A modern, growing and robust economy rests on the pillars of the growing financial inclusion. It entails providing access to financial services and products to all individuals and businesses across the social spectrum at affordable cost, timely manner and tailored needs, from reliable and responsible providers. Over the last few years, technology has revolutionized industries across the world including the financial sector. Digital lending is seen as the easy way out of a lengthy bank process, which also ensures close monitoring and deep analysis.
Digital lending is the process of offering loans that are applied for, disbursed, and managed through digital channels in which lenders use digitized data to inform credit decisions and build intelligent customer engagement. The Covid-19 crisis has opened more than just one door. When the world is crawling to normalcy, the pandemic has created opportunities for innovation, learning and behavioral shifts. Digital transformation has accelerated, businesses have amplified their technology investments on cloud-based products and services, and digital sales have gained momentum with traditional retail stores going online for the first time. With all these changes in place, digital lending is taking centre stage for the past ten months. Digitization of the lending process brings a number of powerful benefits for banks, including better decisions, improved customer experience, and significant cost savings. Banks are slowly opting for technology to better organize the digital lending process.
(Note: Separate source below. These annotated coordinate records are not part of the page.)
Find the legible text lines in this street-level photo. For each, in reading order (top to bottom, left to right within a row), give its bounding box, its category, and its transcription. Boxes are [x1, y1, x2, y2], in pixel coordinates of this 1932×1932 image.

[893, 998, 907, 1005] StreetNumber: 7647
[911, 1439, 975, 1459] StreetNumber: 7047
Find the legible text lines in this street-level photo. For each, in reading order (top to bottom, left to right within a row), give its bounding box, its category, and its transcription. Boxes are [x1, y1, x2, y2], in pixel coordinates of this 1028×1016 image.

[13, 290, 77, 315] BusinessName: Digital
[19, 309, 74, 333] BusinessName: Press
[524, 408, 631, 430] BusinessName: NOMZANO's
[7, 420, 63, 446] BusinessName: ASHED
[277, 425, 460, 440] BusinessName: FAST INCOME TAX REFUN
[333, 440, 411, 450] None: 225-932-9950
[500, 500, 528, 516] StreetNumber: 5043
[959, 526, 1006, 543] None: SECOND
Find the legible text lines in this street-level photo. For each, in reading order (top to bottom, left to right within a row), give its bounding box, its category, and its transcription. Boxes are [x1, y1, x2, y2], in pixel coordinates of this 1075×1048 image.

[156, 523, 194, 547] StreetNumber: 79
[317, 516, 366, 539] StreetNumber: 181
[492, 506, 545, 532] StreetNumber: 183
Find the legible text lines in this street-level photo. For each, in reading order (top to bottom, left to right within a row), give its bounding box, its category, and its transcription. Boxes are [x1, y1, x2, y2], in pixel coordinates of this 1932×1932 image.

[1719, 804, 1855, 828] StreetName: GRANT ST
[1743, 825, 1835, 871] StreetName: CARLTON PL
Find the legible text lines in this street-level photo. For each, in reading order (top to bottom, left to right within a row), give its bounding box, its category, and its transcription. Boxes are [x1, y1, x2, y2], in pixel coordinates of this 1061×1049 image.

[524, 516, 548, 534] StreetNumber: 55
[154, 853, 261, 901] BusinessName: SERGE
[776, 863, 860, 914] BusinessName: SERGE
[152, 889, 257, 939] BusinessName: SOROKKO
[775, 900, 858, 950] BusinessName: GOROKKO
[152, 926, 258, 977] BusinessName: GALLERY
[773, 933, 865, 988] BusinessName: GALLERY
Some of the Artificial Intelligence (AI) applications and its uses that serve as a major source in the lending process are,
• Robotic Process Automation (RPA)- Banking trade, financial services and insurance industries are leveraging RPA technology. Lending Management Automation is the RPA being broadly used within this section.
• Document automation- Document automation helps lenders to routinely extract prospects' knowledge from their paperwork.
• Enterprise automation- Enterprise automation permits prospects to fill digital varieties for making use of loans.
• Electronic signature- Electronic signature feature allows signaling the paperwork online.
The digitization of the lending process has had mixed results globally with much focus on hybrid models, where a combination of technology and accessibility offers the most viable and scalable propositions. Broadly speaking, digital lending can be broken into five parts. Starting from acquiring and on boarding a customer to evaluating, disbursing the loan and receiving payments, everything comes under the digital lending process.
Digital lenders acquire customers by using a mix of digital marketing tools and digital on boarding channels, enhanced by strategically designed physical touch points and referrals. An important aspect of the acquisition is the customer's identification. Digital lenders make use of innovations in technology to access government and private sector verified records before lending.
Digital lenders use technology to analyze the loan seekers background. Lenders access and use digital data to make quicker, automated and more accurate underwriting decisions. Digital lenders use both conventional and alternative data sources, advanced algorithms and analytics to quickly and remotely take secure decisions.
Digital lenders disburse loans and collect repayment remotely through digital channels such as banks accounts, eCommerce accounts, or mobile wallets. These cashless channels improve operational efficiency and reduce fraud by providing with access to their funds in a matter of seconds.
Digital lenders leverage data and algorithms to support their collection process. Delinquent customers filtered through customised recovery strategy will be blacklisted. They lose access to future credits, which can be a powerful motivator.
Digital lenders use digital channels and customer data to build an intuitive, convenient, and customised customer experience throughout the lending process. This involves both outbound and inbound communication and account management. Lenders send customized reminders based on customer behavior.
FinTech lenders are currently playing a pivotal role in patching the economy. The effects of disruption caused by digital lending across the spectrum of customer engagement, origination, credit assessment, underwriting, risk monitoring, compliance, governance and collection are still unfolding. Digital lending is expected to open new doors in the financial sector. Some of the key predictions for the future in digital lending are,
• Enhancements in underwriting or credit models using data from non-traditional data sources.
• Cost-efficiency gains from FinTechmodels are expected to drive product innovation.
• Increased scrutiny and regulations in non-traditional lending models.
• Data and analytics-driven expansion into new customer segments and business models.
Consumers' adoption of FinTech models to increase steadily on the back of mobile penetration and convenience of segmentation, trading and positioning STP) online models.